In their efforts to highlight the added value they can offer, compared with their online counterparts, as well as to drive traffic and increase revenues, many brick-and-mortar retail locations are expanding into the restaurant business. Well-known retailers such as Barnes & Noble, Polo Ralph Lauren, Saks Fifth Avenue, and Barneys are all adopting a version of this practice, opening up swanky restaurants or casual cafes in their flagships stores around the globe.
Customers visit the stores to meet friends, have a unique dining experience, and relax, such that the experience sets the tone for a more fun and relaxed shopping trip afterward. The stores also benefit from an additional revenue stream: From a casual cup of coffee or glass of red wine to a fine dining experience, many retail locations have made the dining experience a central part of the existing store, while also filling up some vacant store space with revenue-producing café tables.

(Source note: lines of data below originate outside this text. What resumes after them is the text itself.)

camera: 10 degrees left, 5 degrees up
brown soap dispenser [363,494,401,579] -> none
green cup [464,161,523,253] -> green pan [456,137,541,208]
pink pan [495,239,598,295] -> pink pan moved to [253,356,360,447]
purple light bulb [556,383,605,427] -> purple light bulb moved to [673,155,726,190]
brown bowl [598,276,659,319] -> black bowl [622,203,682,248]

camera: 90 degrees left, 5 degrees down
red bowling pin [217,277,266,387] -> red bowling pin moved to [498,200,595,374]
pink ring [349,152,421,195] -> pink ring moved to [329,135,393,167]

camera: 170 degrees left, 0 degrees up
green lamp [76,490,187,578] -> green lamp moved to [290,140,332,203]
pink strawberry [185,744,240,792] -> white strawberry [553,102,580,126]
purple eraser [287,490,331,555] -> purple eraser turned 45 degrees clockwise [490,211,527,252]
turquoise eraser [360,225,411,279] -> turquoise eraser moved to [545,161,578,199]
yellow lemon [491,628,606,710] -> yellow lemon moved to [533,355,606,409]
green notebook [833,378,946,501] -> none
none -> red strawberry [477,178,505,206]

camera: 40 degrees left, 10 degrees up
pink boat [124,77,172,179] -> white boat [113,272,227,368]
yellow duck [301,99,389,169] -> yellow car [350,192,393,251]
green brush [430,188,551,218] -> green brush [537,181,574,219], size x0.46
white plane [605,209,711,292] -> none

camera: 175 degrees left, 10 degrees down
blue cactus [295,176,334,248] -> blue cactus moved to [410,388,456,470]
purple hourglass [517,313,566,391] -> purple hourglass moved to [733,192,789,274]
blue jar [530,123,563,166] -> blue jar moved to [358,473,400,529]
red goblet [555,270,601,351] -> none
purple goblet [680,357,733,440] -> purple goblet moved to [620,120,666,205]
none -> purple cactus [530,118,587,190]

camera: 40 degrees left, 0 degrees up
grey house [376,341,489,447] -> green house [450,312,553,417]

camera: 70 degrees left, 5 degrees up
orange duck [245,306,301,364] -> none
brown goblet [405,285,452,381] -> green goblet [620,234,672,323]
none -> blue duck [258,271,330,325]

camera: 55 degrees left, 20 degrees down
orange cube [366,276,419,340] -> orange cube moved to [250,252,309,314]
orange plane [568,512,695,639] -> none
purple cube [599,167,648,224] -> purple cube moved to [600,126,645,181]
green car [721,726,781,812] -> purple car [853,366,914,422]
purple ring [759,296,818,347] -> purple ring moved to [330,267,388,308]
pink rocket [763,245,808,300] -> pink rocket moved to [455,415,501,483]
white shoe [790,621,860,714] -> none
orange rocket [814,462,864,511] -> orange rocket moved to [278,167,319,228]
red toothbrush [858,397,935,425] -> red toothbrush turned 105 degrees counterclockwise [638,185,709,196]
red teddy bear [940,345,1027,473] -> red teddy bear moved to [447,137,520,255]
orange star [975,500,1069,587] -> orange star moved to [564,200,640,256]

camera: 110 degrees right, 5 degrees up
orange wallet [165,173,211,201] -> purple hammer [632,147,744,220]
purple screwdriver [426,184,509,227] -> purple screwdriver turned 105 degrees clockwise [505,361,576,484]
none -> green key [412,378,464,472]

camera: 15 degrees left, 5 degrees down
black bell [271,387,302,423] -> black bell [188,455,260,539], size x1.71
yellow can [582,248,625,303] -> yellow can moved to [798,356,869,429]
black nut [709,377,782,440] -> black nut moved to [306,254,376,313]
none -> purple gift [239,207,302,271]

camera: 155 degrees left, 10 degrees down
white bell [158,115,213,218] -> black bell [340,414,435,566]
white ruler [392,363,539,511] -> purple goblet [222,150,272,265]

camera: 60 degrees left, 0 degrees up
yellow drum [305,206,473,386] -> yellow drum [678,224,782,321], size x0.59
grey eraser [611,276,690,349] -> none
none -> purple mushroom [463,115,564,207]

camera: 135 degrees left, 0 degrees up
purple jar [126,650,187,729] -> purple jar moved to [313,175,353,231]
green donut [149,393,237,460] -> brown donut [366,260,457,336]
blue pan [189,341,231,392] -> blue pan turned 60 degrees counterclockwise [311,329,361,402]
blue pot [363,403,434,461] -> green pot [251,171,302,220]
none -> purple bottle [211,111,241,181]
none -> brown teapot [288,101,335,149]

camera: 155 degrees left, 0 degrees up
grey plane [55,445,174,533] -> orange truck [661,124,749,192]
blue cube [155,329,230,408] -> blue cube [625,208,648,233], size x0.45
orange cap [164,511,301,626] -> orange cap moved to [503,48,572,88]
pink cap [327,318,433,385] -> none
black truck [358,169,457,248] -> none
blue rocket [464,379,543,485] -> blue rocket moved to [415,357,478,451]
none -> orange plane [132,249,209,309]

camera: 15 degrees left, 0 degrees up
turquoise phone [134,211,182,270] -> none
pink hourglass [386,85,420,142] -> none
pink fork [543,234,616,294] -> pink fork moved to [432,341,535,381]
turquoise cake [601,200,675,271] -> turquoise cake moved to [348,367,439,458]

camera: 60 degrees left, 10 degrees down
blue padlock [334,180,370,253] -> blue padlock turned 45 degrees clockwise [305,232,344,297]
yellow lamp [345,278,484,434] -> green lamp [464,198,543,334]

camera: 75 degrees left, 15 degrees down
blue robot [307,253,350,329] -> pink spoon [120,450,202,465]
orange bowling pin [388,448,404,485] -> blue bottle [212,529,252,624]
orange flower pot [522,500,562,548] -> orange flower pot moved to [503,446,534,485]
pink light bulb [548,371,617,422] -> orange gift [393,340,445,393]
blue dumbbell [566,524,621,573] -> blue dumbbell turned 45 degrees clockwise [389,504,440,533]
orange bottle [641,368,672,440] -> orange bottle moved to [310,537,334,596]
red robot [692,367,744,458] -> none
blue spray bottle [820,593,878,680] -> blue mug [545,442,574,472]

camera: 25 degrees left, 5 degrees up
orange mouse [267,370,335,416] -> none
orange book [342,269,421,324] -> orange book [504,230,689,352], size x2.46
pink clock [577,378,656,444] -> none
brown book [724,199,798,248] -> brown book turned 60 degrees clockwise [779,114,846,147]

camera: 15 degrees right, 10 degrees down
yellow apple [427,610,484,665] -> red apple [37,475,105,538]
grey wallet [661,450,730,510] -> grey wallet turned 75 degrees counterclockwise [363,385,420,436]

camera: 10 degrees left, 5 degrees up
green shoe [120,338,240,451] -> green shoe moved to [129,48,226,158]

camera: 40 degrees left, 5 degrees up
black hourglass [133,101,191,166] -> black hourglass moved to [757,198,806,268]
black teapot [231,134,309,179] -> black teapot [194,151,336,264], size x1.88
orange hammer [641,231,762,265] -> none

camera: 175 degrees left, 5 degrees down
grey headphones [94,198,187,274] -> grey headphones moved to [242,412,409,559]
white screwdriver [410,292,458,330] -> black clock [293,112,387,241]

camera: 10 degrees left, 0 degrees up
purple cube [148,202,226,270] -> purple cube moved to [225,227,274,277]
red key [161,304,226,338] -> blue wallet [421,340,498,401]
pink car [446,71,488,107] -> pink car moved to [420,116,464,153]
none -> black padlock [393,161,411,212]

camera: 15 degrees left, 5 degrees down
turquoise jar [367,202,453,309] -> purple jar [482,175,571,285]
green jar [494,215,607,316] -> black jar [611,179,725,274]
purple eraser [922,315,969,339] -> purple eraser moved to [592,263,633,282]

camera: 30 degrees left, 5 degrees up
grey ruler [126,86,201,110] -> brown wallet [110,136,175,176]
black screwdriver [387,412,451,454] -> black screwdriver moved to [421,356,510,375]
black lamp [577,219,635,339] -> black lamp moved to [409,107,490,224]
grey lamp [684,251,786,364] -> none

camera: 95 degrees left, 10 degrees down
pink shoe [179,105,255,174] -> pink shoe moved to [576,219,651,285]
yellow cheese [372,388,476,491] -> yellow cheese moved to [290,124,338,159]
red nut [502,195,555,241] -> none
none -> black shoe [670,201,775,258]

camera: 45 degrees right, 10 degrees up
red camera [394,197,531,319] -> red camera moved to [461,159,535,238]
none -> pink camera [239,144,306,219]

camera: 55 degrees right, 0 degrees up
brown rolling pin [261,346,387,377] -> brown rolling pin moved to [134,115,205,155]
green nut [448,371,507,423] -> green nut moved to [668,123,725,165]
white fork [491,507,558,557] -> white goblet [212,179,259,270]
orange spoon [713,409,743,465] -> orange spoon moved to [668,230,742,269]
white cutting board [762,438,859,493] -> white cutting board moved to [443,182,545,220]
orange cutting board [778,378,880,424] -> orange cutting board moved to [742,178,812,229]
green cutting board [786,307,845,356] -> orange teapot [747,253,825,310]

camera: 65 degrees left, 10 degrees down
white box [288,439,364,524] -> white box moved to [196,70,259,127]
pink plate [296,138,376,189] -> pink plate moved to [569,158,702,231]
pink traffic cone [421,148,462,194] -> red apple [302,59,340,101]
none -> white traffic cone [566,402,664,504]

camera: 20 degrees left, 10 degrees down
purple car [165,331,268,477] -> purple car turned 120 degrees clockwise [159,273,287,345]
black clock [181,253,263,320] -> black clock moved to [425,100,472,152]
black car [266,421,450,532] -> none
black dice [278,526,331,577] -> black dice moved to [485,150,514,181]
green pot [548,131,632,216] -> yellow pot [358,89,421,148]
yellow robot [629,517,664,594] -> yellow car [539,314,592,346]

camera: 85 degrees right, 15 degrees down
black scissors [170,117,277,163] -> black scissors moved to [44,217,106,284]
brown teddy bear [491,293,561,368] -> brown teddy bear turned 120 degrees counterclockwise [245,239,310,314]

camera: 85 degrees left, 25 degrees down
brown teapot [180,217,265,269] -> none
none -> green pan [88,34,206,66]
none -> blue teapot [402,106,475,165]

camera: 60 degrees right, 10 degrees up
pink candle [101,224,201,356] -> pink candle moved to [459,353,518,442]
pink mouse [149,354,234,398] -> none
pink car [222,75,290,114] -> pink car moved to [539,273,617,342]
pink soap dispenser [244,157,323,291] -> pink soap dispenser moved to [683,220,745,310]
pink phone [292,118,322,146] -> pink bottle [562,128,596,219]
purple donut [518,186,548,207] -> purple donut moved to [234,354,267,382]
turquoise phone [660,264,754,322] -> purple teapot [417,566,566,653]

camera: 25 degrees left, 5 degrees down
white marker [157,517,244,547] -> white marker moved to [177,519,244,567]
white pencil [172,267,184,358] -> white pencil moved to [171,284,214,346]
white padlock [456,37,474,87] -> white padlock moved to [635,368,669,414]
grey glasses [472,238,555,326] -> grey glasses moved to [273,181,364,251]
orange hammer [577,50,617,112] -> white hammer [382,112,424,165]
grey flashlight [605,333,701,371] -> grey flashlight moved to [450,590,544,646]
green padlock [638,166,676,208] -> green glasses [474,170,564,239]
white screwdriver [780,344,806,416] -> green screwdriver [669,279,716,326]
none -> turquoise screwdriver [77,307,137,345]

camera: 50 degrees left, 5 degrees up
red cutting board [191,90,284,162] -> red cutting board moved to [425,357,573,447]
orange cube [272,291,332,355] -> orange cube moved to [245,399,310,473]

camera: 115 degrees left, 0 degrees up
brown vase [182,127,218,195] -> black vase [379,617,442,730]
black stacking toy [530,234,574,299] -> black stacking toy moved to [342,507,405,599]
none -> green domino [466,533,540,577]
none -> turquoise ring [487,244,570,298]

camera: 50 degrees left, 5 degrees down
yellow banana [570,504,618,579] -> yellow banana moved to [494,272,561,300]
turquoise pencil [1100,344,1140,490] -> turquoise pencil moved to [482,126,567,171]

In addition to benefiting from the increased sales that happy, relaxed, well-fed shoppers provide, many stores are working on developing innovative ways to blend the shopping and dining experiences. For example, some retailers provide services to hold items for diners, so that they can finalize their purchases after eating and without tucking their new clothes under the table. Not only does it save space at the table, but it also encourages diners to take one last walk through the store as they go to collect their purchase (and hopefully add one or two more items to their tab).
The Maison Assouline bookstore in London even places a book catalog on the table, next to the menu, so that hungry readers can peruse the available selection of new releases and other top sellers while dining. Barneys has integrated its online platform with its café tables, such that shoppers can even sit and order items while dining, then pick up the products at another location in the same store after their meal has ended.
In the dynamic retail world, companies must continue to innovate new ways to bring customers into stores and engage and excite them once they have arrived. Adding food to the equation is one tried-and-true way to capture the attention of the modern consumer, implying that these retailers may have stumbled upon the recipe for success.
- Why do retailers have in-store restaurants?
- How have the reasons for installing restaurants in stores changed over the years?
- Have in-store restaurants affected your shopping behavior?